» **Try it**
Which lines hold the string "contrast"? Copy each of them from the material below.

» **Collected material**
===
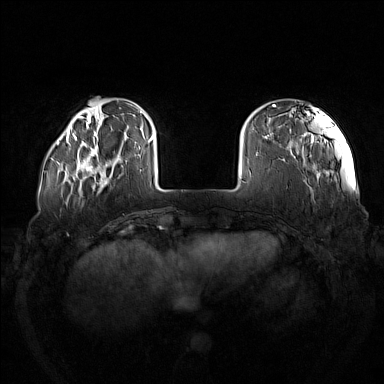
Breast MRI (dynamic contrast-enhanced), one axial slice. Slice 28 of 160 in the series (ordered by position). Dynamic contrast-enhanced series, time point 2 of 7 at this slice position (early post-contrast). 1.5 T. TE 1.8 ms, TR 5 ms. 1 mm slice thickness. 384 × 384 image matrix. Female patient.
Outlined on this slice (semi-automatic segmentation, software-assisted and operator-edited):
- enhancing-tissue mask used for the functional tumour volume (all voxels passing the contrast-enhancement thresholds inside the analysis volume; usually the tumour): box from (x=73, y=137) to (x=123, y=185) px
===
» **Solved exercise**
Breast MRI (dynamic contrast-enhanced), one axial slice. Slice 28 of 160 in the series (ordered by position). Dynamic contrast-enhanced series, time point 2 of 7 at this slice position (early post-contrast). 1.5 T. TE 1.8 ms, TR 5 ms. 1 mm slice thickness. 384 × 384 image matrix. Female patient.
- enhancing-tissue mask used for the functional tumour volume (all voxels passing the contrast-enhancement thresholds inside the analysis volume; usually the tumour): box from (x=73, y=137) to (x=123, y=185) px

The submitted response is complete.